Она мучилась, боялась, что в груди перегорит молоко, чувствовала себя беспредельно виноватой перед мужем и хотела, чтобы он простил ее.
Мачеха и Одарка тоже работали с охотой и потихоньку пели: им вспомнилось девичество, и они помолодели, думая о минувшем. Как большинству людей, прошлое казалось им лучше настоящего.
Сладко ныли согнутые спины, болели исколотые сухим жнивьем ноги и руки, но женщины не отдыхали. Колыхая бедрами, они шли за косарками по скошенному полю, ловко наклонялись до самой земли, нежными материнскими движениями брали на руку вороха срезанной пшеницы, умело, как детей, пеленали туго сбитые снопы.
Оглянувшись, Илько увидел, как женственным движением, подобно тому, как девушка перебрасывает косу из-за спины на плечо, чтобы заплести ее, Христя брала пук колосьев, скручивала их в перевясло, затем, ловко переломив, с неженской силой подпоясывала сноп.
— Вот и возвернулся Илюшка до Христи, — изливалась перед мачехой Одарка. — А мой Степка заявится когда-нибудь или нет? Может, и в живых давно нэмае, а я все згадываю, все сохну по милому.
— Если живой, то беспременно прибудет, он тебя кохае, я знаю, — успокаивала мачеха. — Может, где в лазарете пребывает или в тюряге мается, сейчас всего ожидать можно. Вон про батька сколько месяцев ни слуха ни духа не было, а повернулись здравы и невредимы, и не один, а вдвоем с Ильком.

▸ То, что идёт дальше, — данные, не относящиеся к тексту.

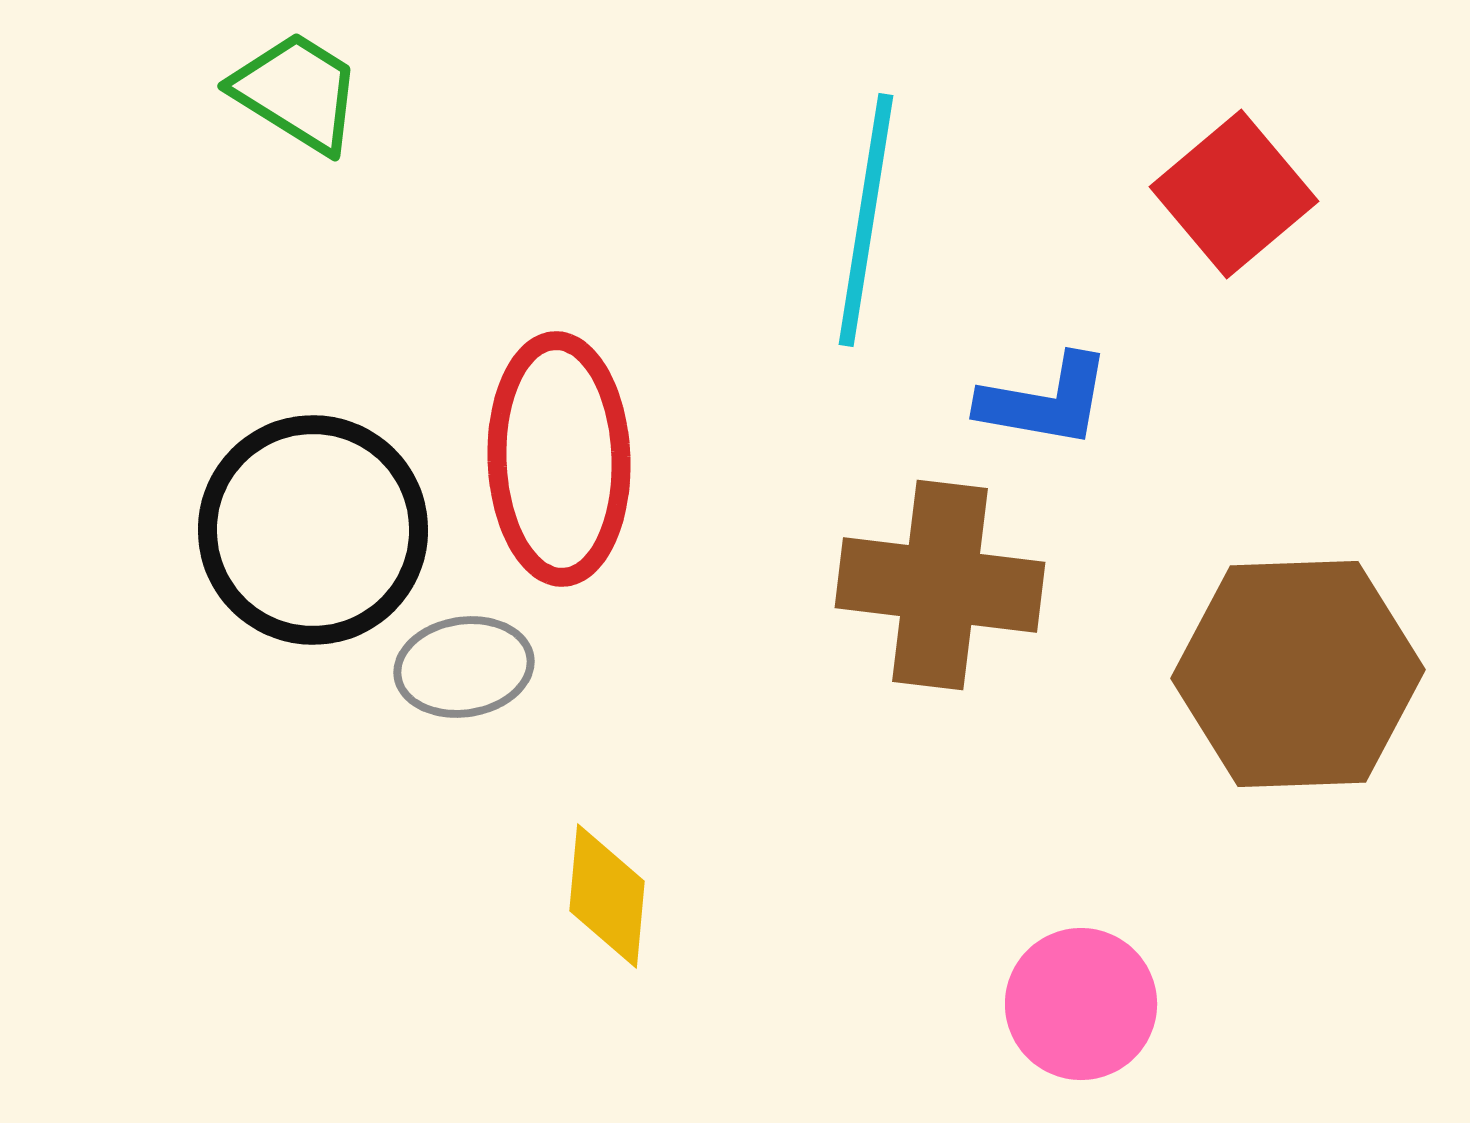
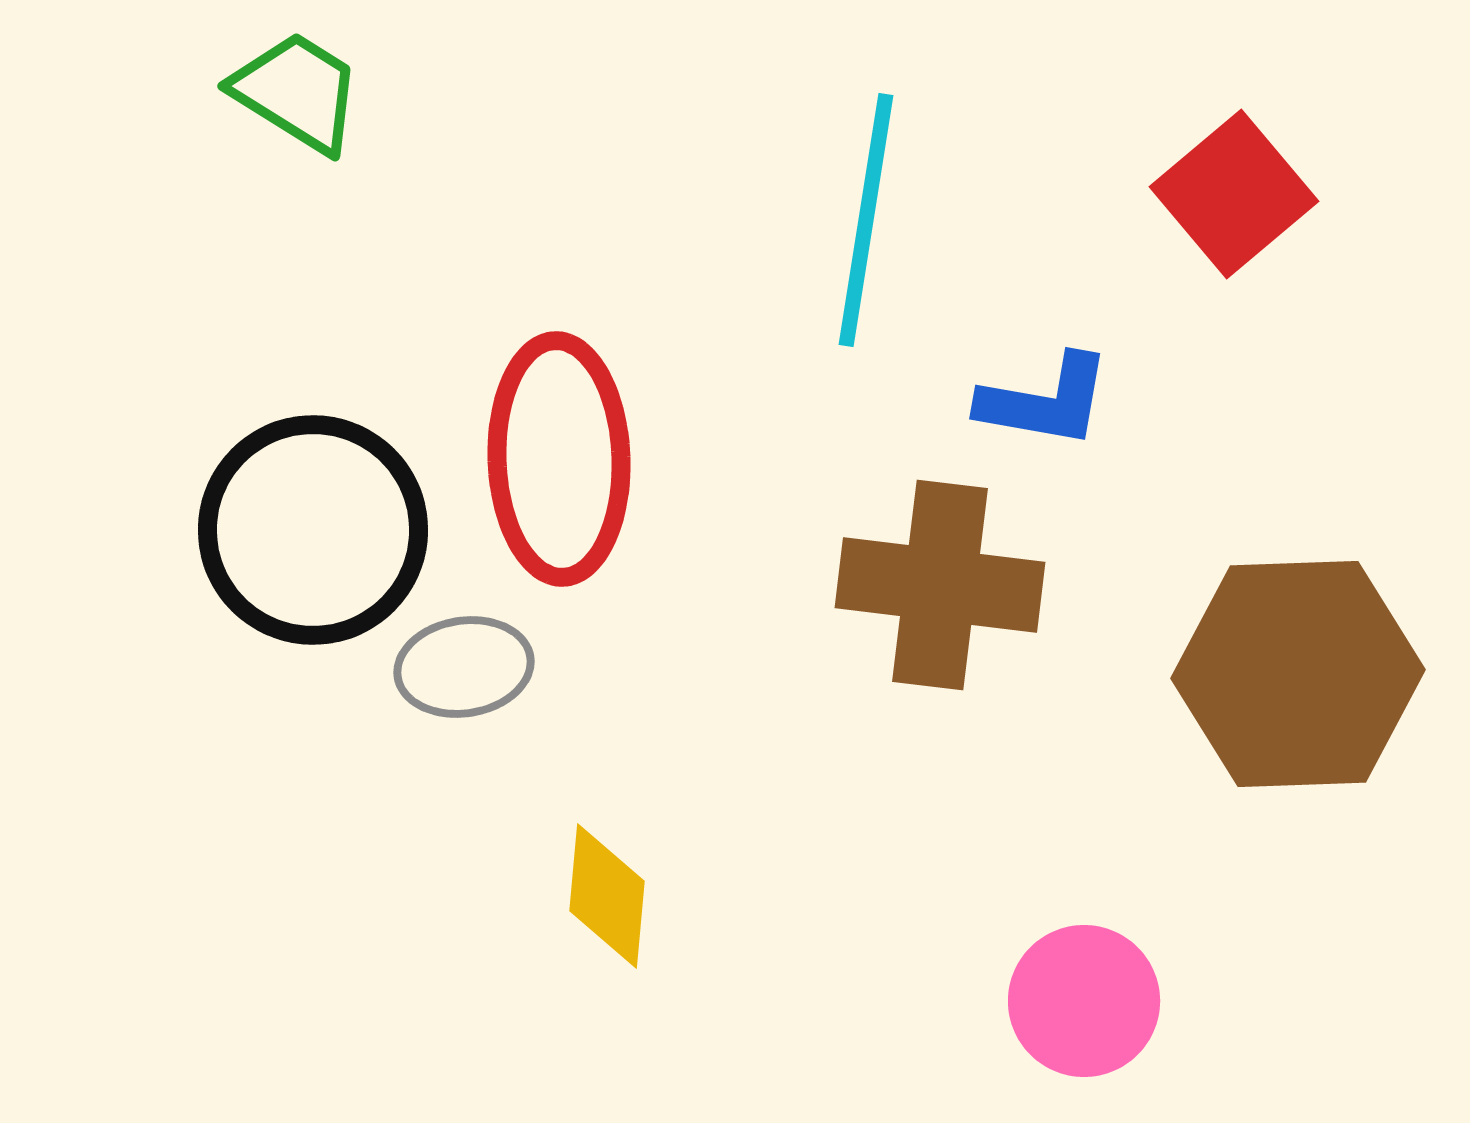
pink circle: moved 3 px right, 3 px up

В два часа, по знаку Назара Гавриловича, перекусили налегке, запивая холодный вареный картофель с ломтиками сала тепловатым квасом из ржаных сухарей.
Илько, отпив несколько глотков, подал кружку Христе, и она с благодарностью приняла ее из его рук.
Она чувствовала себя несчастной, и хотя знала, что прощение если даже и придет, то придет не скоро, ждала его, тайно надеясь на свою женскую привлекательность.
После обеда косили и вязали снопы до первой звезды, украсившей зеленоватое предвечернее небо.
В темноте доверху нагрузили арбу снопами. Илько, подсадив жену и подав ей раскричавшегося ребенка, взобрался наверх и погнал коней домой.
Христя лежала на снопах навзничь и, со страхом придерживая дите, боясь уронить его, бездумно глядела на темнеющее небо, следя, как высыпают на нем звезды и начинает куриться с детства знакомый Чумацкий Шлях. Назар Гаврилович ехал сзади на косарке, гимнастерка его смутно белела в темноте.
Возле ворот нежданно встретили Грицька Бондаренко. Незаможник, погасив о каблук окурок и придерживая коня за повод, вышел из тени осокоря на лунный свет.
— Я делегирован до тебя, Назар Гаврилович… У вас три косарки. Уступи нам на время одну в коммуну, не управимся мы с одними косами.
Федорец, заставляя ждать своего ответа, почесал бороду.
— Завернули бы вы лучше до товарища Семипуда или до Каина. У них инвентаря столько же, сколько у меня, а земельки поменьше.
— Обращались! Оба кочевряжатся, до тебя посылают, говорят — ты у нас царь и бог, — закуривая, сказал Бондаренко.
— Всегда, если кому что надо, так все до меня, поют лазаря, помнят, значит, мою доброту христианскую. Добре, Грыцько, ради милого дружка и сережку из ушка. Я дам вам все три косарки, если коммуна поможет мне убрать пшеницу и ячмень. И чем скорей вы скосите, тем скорей получите косарки. Тут дело такое — услуга за услугу.
— По рукам, Назар Гаврилович. Завтра вся коммуна выйдет на твои поля.
— По рукам, — ответил кулак, хитро улыбаясь в бороду, и ударил по протянутой ладони Бондаренко. — На моих дрожжах ваша коммуна всходит.